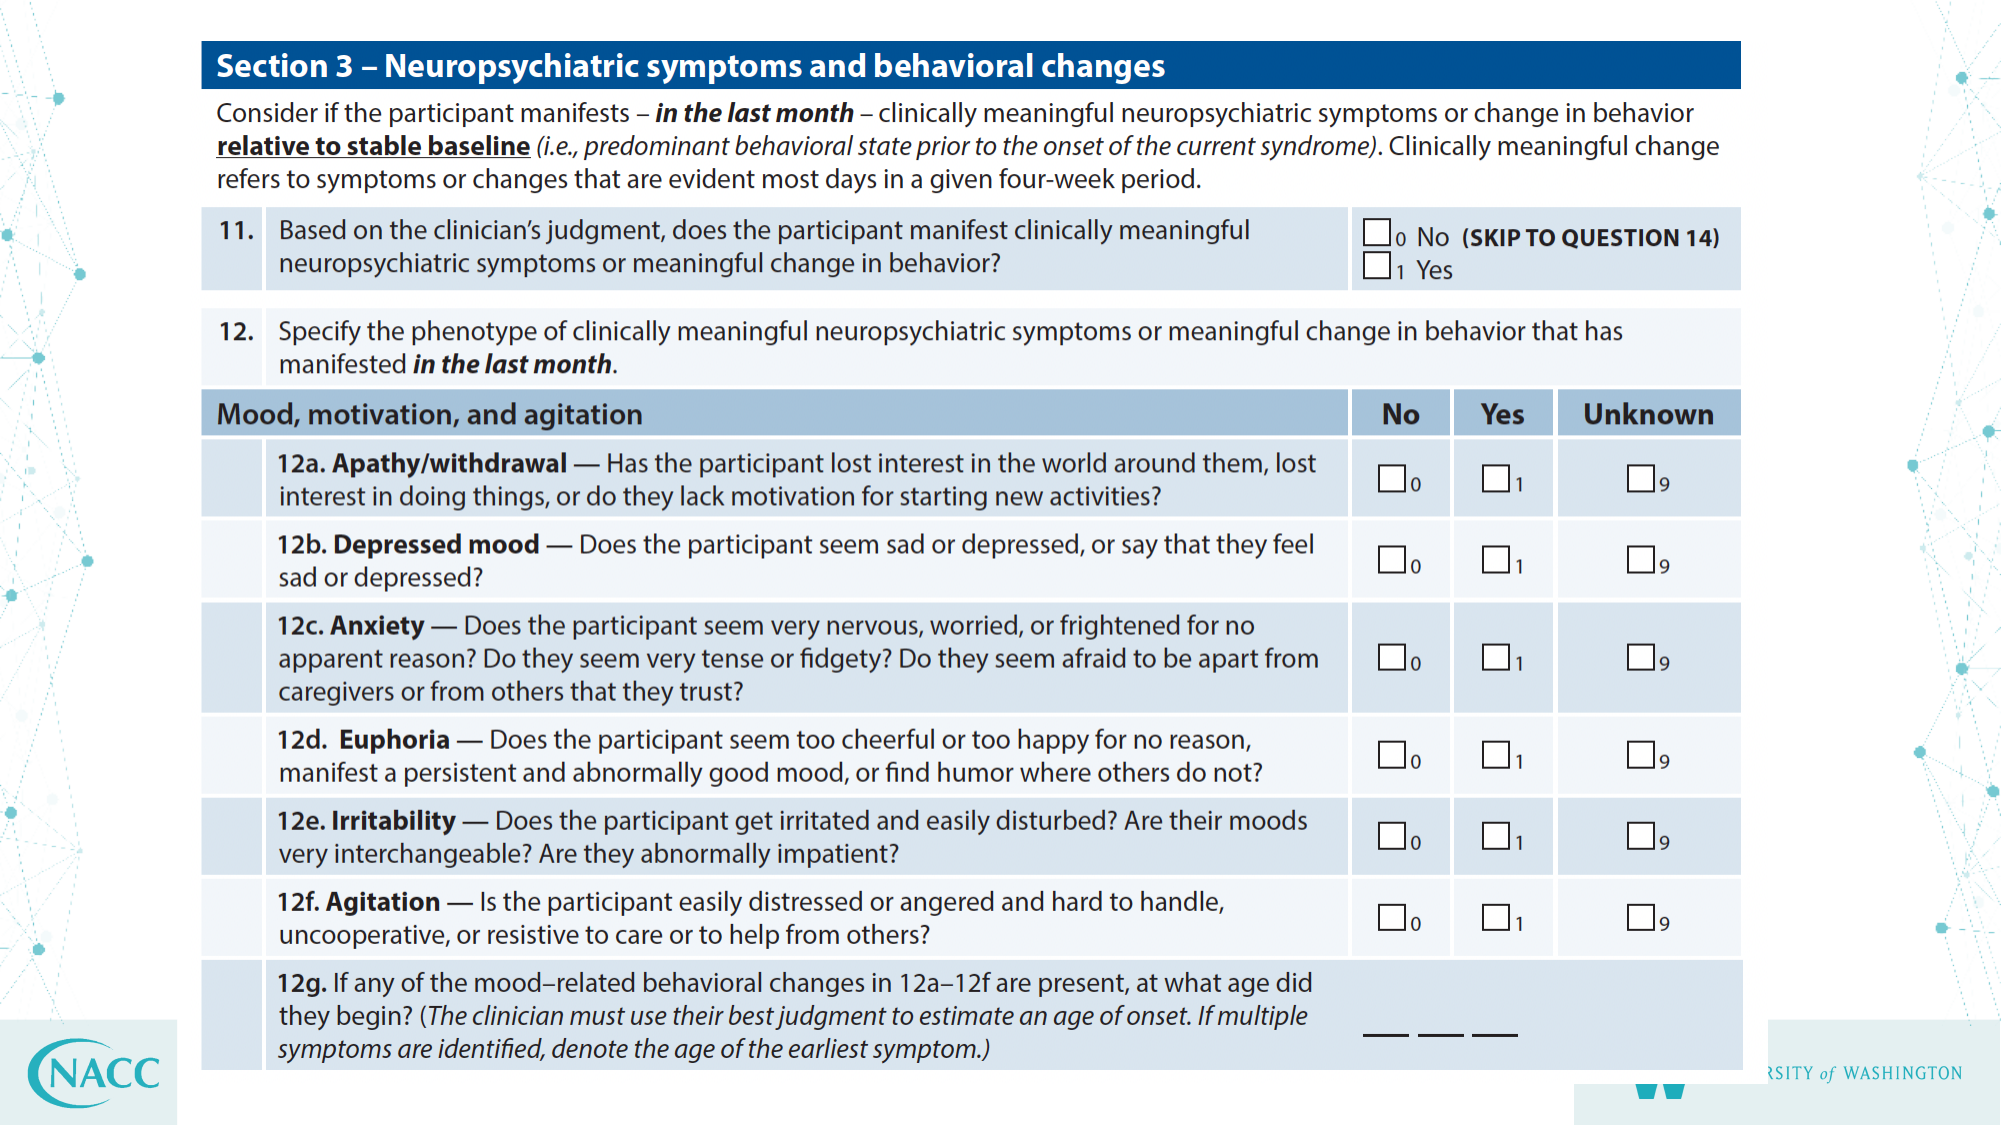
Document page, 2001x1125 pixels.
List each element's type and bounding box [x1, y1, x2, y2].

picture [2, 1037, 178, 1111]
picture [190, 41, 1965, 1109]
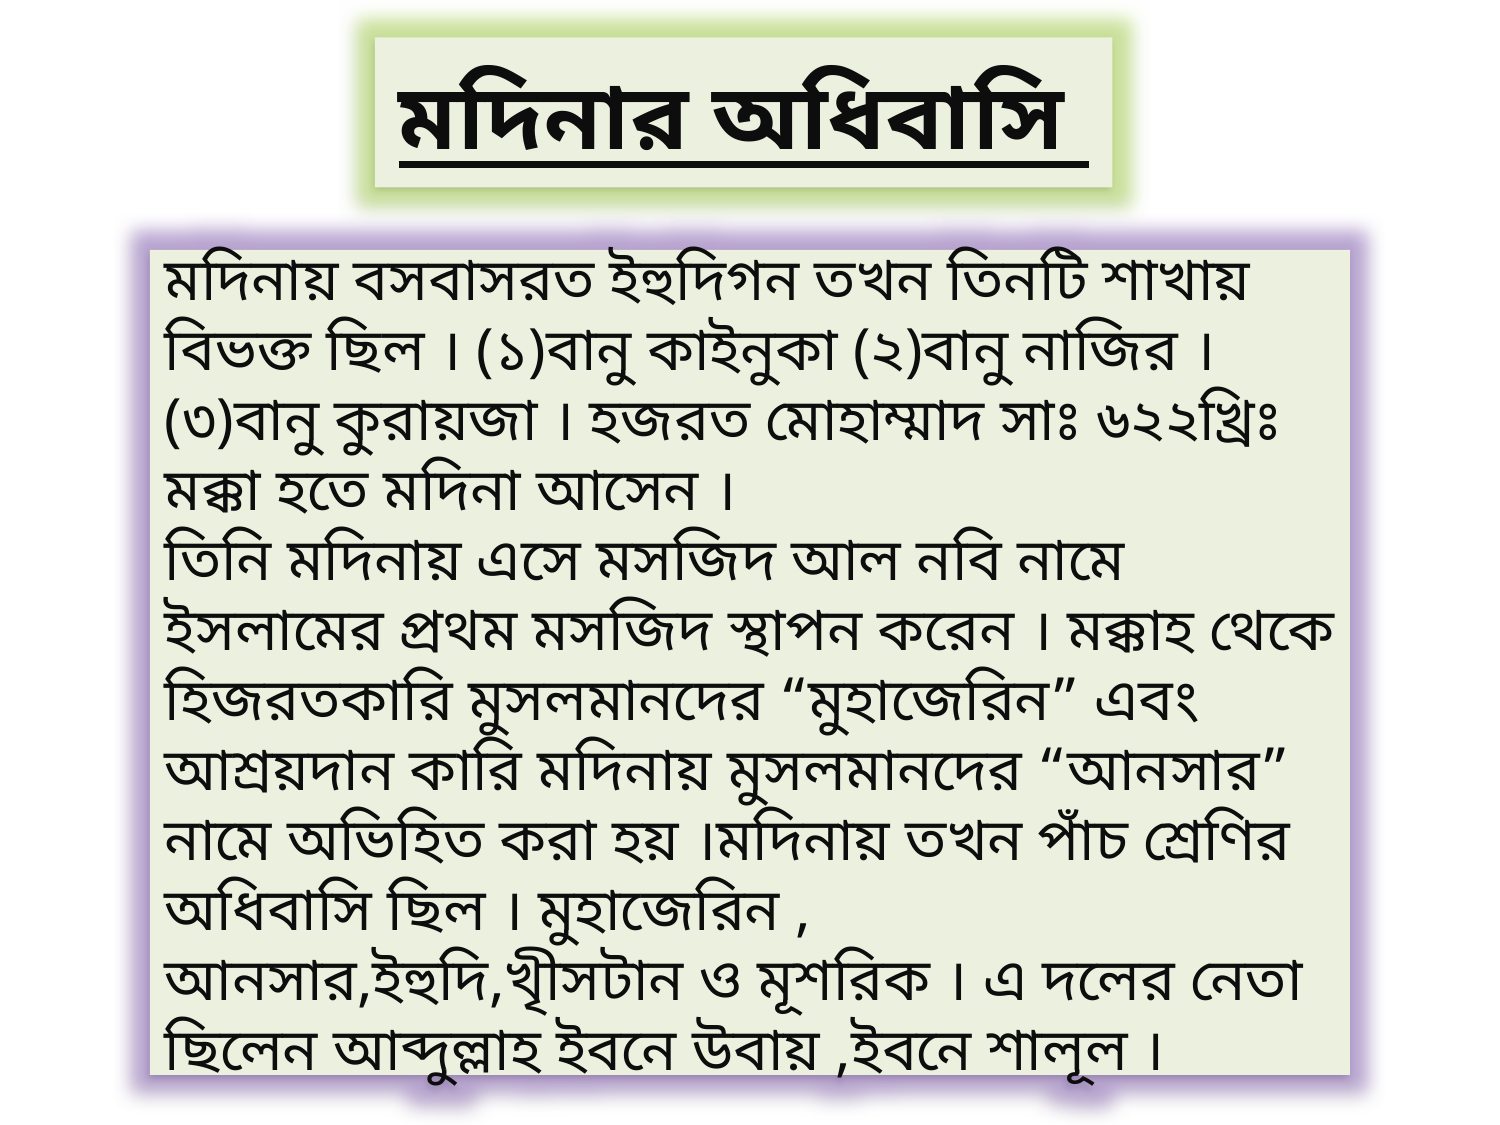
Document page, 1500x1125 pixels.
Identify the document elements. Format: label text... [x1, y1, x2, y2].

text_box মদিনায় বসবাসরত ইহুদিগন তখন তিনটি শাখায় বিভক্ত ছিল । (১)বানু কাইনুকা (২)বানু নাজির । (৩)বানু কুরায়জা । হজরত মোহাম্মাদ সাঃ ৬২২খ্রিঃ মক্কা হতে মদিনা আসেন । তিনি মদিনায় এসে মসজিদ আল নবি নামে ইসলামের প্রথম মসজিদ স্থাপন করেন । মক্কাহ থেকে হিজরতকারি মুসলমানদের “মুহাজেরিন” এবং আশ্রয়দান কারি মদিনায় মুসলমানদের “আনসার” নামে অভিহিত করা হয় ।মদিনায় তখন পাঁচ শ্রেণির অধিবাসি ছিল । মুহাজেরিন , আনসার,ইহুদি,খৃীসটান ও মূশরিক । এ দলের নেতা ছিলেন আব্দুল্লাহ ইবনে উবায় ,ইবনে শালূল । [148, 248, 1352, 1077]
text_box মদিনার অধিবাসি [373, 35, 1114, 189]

* * *

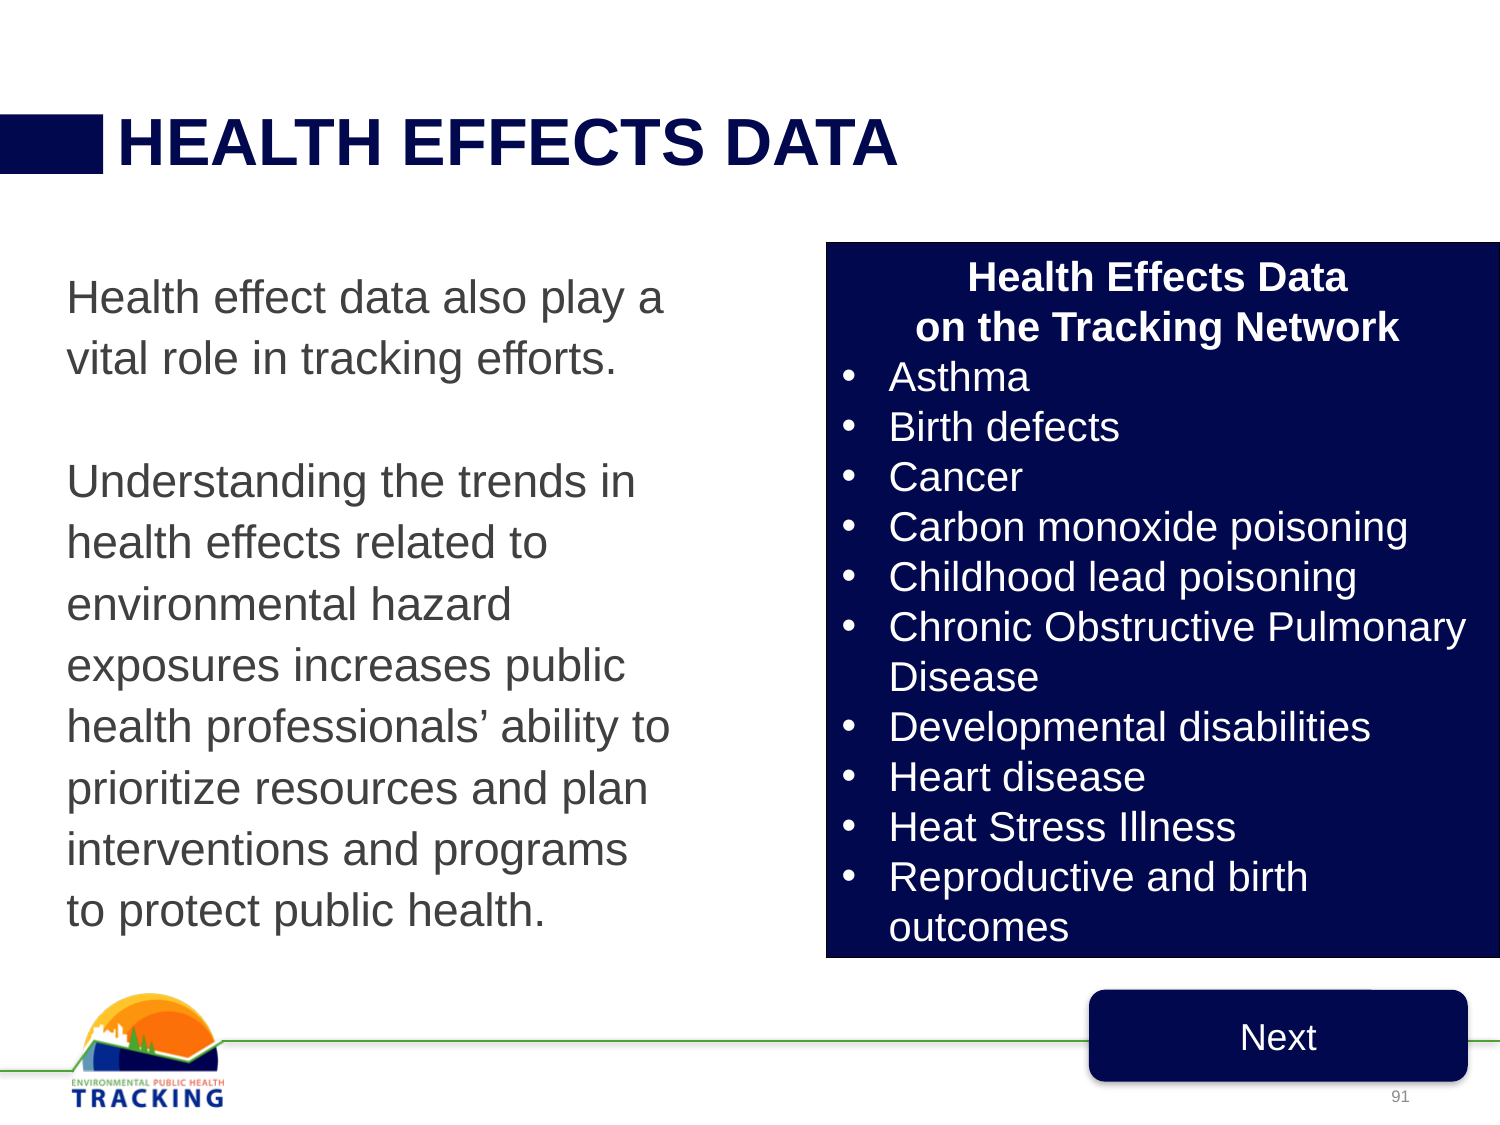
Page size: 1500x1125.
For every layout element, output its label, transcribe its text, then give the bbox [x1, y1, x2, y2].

§ **REQUIRED ACTION**
The stretch to restate runs from the line above containing "List each element's" through the line containing "Document page, 1500x1125 pixels.". Copy it word for word, ends included, without pictures.

§ **ANSWER SECTION**
List each element's type and bounding box [x1, y1, x2, y2].

picture [2, 1037, 178, 1111]
picture [190, 41, 1965, 1109]
Document page, 1500x1125 pixels.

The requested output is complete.